TEHRAN, IRAN (Worthy News)-- Iran has secretly executed a Jewish-Armenian couple and three other persons, raising concerns about other religious minority prisoners in the strict Islamic nation, Iranian Christians and rights activists confirmed Sunday, March 27.
The independent Iranian Christian news agency Mohabat News said Adiva Mirza Soleiman Kalimi, a Jewish Iranian, and her husband Varoujan Petrosian, an Armenian Iranian Christian, were executed in Tehran's notorious Evin Prison. One other woman and two men, whose identities were not revealed, were also killed, the agency reported.
The Human Rights Activists News Agency, founded by Iranian activists, said the execution was confirmed by a branch of Iran's Revolutionary Court based inside the Evin prison.
It was not known on what charges the inmates had been sentenced to death. Iranian officials did not provide further details.
There was some confusion about the exact timing of the execution, but several Iranian Christians and rights activists said they believe it happened between Sunday, March 13, and early Monday, March 14, local time.
Christians said they did not know when and if the bodies would be returned to the families of the executed prisoners, amid reports they have been threatened with arrest by agents of Iran's Ministry of Intelligence.
Relatives of those who died had reportedly asked for the bodies to bury them according to their religious traditions.
The executions were expected to increase concerns about other religious minority prisoners, including five Christians who rights activists said face charges of blasphemy that carry the death penalty.
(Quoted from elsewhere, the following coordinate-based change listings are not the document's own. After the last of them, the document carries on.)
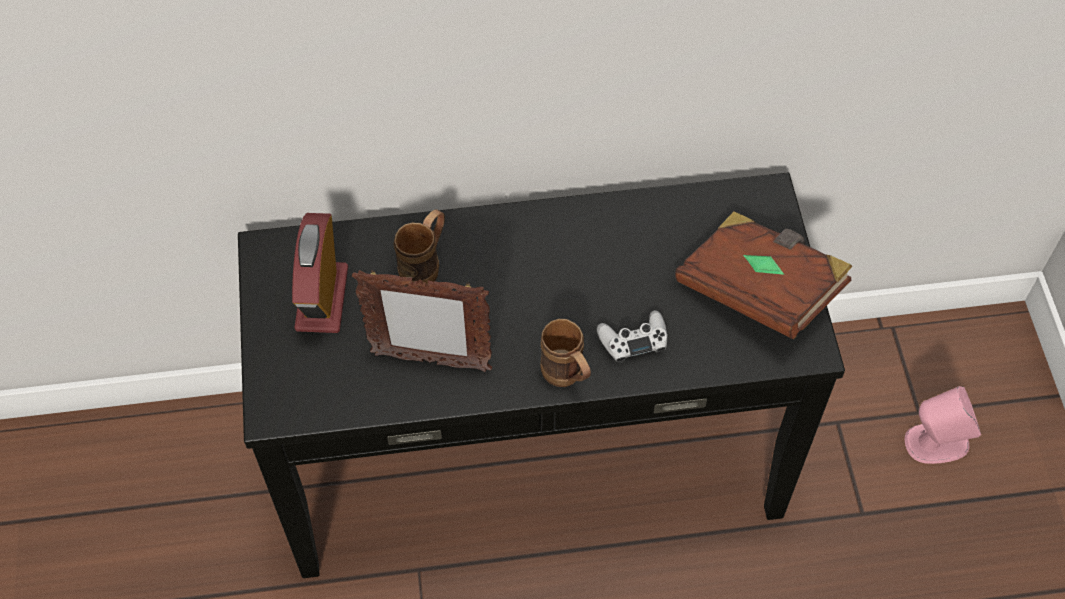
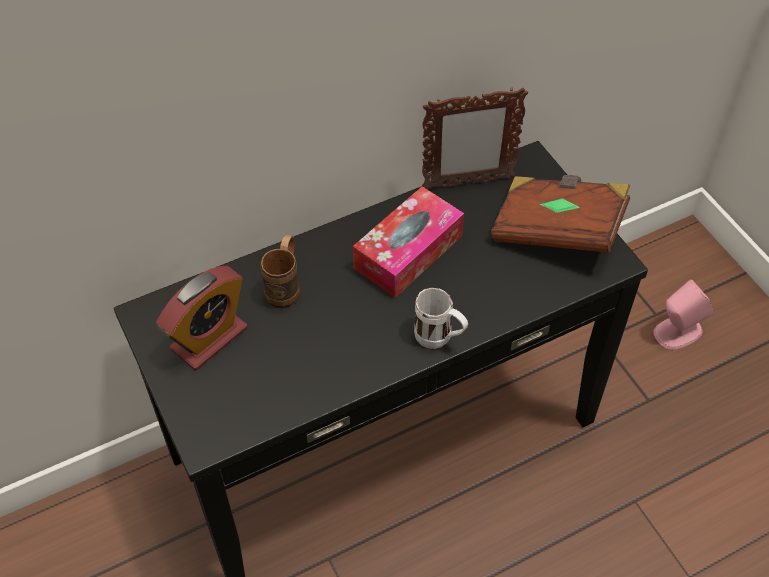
camera: 20 degrees left, 5 degrees down
(322, 298) = (209, 338): alarm clock -> alarm clock turned 120 degrees counterclockwise
(430, 361) = (322, 361): picture frame -> picture frame (467, 183)
(567, 377) = (439, 339): brown mug -> white mug
(576, 265) = (408, 252): none -> tissue box
(633, 340) = (479, 295): white game controller -> none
Pastor Behrouz Sadegh-Khandjani, Mehdi Furutan, Mohammad Beliad, Parviz Khalaj and Nazly Beliad -- all members of the evangelical oriented Church of Iran denomination -- are expected to face a blasphemy trial next month, explained advocacy group Christian Solidarity Worldwide (CSW).
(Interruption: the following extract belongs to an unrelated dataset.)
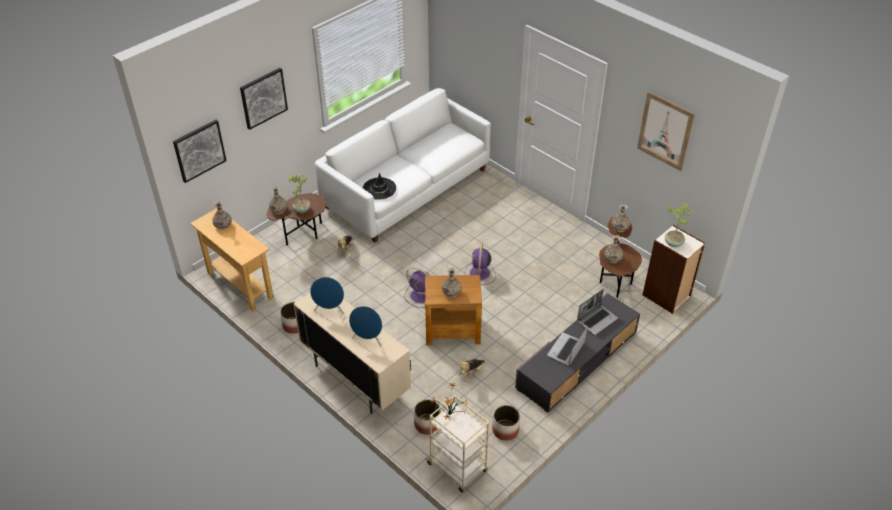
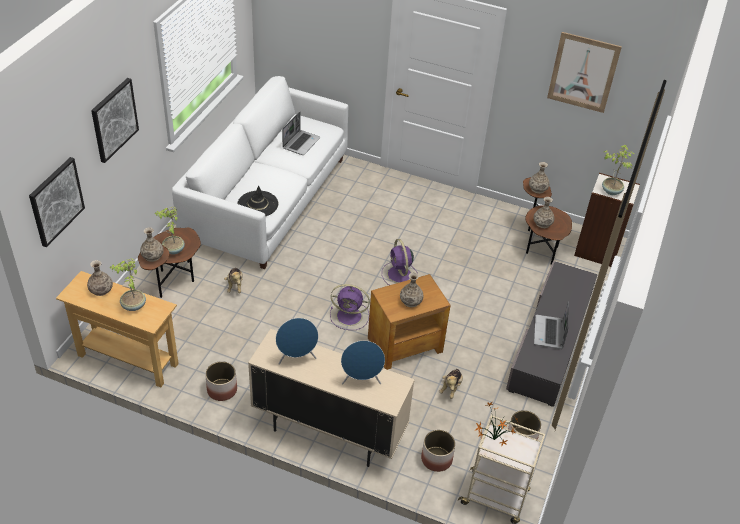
camera: 25 degrees left, 0 degrees up
(238, 242) = (133, 306): none -> potted plant
(597, 320) = (560, 292): laptop -> laptop (301, 143)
The Christians already serve one year imprisonment for "crimes against the Islamic Order", that fellow believers have linked to their Christian activities.
Several other Christians are also jailed across the country, local residents and rights activists say, as part of a reported government crackdown on Christian converts, who include former Muslims.
In one of the latest cases, three Christians, identified as Saleh Jahangir Zadeh, Hamid Najafi and his wife, Mahzar Najafi, were detained by intelligence officials outside Tehran while traveling to celebrate the Iranian New Year holiday, according to the Human Rights Activists News Agency.
It said attempts by families to contact those Christians have remained unsuccessful. Some 48 hours after last week's arrest there was "still no information regarding their status and location," the organization added.
CSW added that "The situation for Christians in Iran is worsening, with churches finding it difficult to hold meetings, and many Christians attempting to flee the country."
The group explained that Christians in Iran are also increasingly concerned for Yousef Nadarkhani, the pastor of a large congregation in the city of Rasht, who was arrested in late 2009.
He remains in prison after having been sentenced to death for the crime of apostasy, "despite there being no articles in the Iranian legal code that refer to such a crime," CSW observed.
The presiding judge in the Nadarkhani case reportedly based his ruling on texts by Iranian religious scholars. An appeal to the Supreme Court was filed in December, and a hearing is due within two months, according to trial observers.